Tarefas a cumprir:
a: Repita fielmente, do texto sobre a Lei Magnitsky, a passagem que vai de "Brasília - A" até "abuso de autoridade.".
b: De acordo com o texto sobre a Lei Magnitsky, em que ano essa legislação norte-americana foi criada?

Trecho apresentado:
###
Brasília - A decisão liminar do ministro Flávio Dino, do Supremo Tribunal Federal, que determinou que leis e ordens judiciais de governos estrangeiros não têm validade automática no Brasil sem homologação judicial, criou uma das situações mais delicadas da história recente do sistema financeiro nacional. O alvo imediato é a chamada Lei Magnitsky, legislação norte-americana criada em 2012 após a morte do advogado russo Sergei Magnitsky, e que autoriza Washington a impor sanções contra indivíduos estrangeiros acusados de corrupção ou violações de direitos humanos. Recentemente, sob influência direta do ex-presidente Donald Trump, a norma foi utilizada para atingir ministros brasileiros, entre eles Alexandre de Moraes, acusado nos Estados Unidos de abuso de autoridade.
###
Dados fornecidos:
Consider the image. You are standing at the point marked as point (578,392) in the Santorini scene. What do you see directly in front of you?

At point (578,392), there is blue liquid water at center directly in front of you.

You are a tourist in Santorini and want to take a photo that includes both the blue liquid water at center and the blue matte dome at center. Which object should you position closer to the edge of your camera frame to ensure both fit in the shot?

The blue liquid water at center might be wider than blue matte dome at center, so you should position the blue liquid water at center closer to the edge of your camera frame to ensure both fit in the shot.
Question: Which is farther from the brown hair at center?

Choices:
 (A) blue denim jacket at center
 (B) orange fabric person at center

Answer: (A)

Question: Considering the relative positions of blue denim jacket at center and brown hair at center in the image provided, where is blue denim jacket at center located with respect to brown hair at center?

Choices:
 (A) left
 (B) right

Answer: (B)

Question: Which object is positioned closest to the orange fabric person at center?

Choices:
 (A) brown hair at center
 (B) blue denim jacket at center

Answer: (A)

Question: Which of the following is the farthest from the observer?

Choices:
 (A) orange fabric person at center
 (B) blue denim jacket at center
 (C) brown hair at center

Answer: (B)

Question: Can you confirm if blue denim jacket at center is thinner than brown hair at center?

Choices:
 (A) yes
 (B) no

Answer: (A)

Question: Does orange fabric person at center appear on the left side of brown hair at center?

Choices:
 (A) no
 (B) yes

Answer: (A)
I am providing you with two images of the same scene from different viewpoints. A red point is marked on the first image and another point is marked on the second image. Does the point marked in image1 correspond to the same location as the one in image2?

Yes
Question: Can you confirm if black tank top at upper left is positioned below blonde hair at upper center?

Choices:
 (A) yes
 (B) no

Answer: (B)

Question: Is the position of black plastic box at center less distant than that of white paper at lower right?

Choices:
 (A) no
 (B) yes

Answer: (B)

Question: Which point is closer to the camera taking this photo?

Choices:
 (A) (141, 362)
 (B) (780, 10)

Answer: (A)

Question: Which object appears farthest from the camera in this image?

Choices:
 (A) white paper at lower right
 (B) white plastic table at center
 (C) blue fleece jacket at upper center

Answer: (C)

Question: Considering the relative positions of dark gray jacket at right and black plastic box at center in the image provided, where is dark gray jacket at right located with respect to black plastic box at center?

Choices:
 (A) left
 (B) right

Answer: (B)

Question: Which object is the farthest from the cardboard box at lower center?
###
Resultados das tarefas:
a:
Brasília - A decisão liminar do ministro Flávio Dino, do Supremo Tribunal Federal, que determinou que leis e ordens judiciais de governos estrangeiros não têm validade automática no Brasil sem homologação judicial, criou uma das situações mais delicadas da história recente do sistema financeiro nacional. O alvo imediato é a chamada Lei Magnitsky, legislação norte-americana criada em 2012 após a morte do advogado russo Sergei Magnitsky, e que autoriza Washington a impor sanções contra indivíduos estrangeiros acusados de corrupção ou violações de direitos humanos. Recentemente, sob influência direta do ex-presidente Donald Trump, a norma foi utilizada para atingir ministros brasileiros, entre eles Alexandre de Moraes, acusado nos Estados Unidos de abuso de autoridade.

b: Em 2012.